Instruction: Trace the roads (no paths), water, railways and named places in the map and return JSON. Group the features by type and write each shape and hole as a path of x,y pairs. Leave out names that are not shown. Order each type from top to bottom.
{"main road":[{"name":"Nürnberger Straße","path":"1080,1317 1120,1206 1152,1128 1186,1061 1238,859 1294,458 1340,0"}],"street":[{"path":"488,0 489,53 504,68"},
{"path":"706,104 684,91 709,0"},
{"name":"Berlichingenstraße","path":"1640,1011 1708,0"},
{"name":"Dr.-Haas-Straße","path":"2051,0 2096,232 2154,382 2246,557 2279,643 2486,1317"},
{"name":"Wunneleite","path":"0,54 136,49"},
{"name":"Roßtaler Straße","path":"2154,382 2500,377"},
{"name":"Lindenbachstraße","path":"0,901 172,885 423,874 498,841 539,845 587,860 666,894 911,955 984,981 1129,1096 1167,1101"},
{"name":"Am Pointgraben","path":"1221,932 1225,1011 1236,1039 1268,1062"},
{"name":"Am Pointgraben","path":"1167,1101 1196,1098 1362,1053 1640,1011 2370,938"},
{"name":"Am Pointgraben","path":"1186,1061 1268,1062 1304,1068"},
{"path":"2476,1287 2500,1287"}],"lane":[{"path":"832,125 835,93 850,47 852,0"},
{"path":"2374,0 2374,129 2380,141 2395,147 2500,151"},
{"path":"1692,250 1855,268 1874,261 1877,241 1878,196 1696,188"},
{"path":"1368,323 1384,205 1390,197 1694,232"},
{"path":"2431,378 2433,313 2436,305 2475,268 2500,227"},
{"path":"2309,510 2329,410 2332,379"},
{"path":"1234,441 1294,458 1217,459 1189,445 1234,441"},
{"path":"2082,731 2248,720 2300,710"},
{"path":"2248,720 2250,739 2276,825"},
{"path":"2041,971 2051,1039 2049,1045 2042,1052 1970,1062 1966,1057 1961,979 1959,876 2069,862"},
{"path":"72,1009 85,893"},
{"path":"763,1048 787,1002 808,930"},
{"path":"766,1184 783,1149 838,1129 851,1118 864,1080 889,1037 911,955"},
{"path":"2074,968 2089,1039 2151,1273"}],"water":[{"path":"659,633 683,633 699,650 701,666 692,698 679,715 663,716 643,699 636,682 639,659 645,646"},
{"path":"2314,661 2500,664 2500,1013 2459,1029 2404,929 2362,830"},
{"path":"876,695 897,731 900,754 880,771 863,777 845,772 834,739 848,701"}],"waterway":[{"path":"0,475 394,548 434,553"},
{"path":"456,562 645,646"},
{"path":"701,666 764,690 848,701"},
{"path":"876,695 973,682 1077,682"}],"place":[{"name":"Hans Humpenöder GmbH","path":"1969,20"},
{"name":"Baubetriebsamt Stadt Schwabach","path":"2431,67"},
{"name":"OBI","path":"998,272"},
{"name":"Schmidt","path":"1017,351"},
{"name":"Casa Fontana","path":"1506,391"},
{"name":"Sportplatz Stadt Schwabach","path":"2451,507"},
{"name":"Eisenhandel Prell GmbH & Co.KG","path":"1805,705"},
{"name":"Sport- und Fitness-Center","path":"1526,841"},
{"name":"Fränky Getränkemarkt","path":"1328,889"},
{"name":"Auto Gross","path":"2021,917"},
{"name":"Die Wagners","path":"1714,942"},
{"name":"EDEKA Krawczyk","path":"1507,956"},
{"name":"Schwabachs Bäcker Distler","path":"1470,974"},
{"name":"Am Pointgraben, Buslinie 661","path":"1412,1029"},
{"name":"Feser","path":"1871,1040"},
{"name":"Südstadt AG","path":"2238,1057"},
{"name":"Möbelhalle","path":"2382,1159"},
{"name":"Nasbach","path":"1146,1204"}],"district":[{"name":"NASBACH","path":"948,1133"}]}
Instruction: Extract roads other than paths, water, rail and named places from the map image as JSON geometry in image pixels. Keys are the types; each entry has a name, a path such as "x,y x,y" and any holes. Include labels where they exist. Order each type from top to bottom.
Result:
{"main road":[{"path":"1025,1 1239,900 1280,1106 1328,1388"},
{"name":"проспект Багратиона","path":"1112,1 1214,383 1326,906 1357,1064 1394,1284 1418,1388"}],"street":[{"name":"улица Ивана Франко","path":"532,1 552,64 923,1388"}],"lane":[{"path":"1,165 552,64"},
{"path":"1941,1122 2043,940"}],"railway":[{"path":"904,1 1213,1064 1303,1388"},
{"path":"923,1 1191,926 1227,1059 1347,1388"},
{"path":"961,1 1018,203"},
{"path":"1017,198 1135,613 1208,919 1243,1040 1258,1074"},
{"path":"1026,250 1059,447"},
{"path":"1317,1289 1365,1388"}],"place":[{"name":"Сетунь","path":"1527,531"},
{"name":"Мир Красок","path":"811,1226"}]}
──────────
_The task_.
Identify the lines above with the word "street". Copy them.

_Problem solution_.
{"main road":[{"name":"Nürnberger Straße","path":"1080,1317 1120,1206 1152,1128 1186,1061 1238,859 1294,458 1340,0"}],"street":[{"path":"488,0 489,53 504,68"},
{"name":"проспект Багратиона","path":"1112,1 1214,383 1326,906 1357,1064 1394,1284 1418,1388"}],"street":[{"name":"улица Ивана Франко","path":"532,1 552,64 923,1388"}],"lane":[{"path":"1,165 552,64"},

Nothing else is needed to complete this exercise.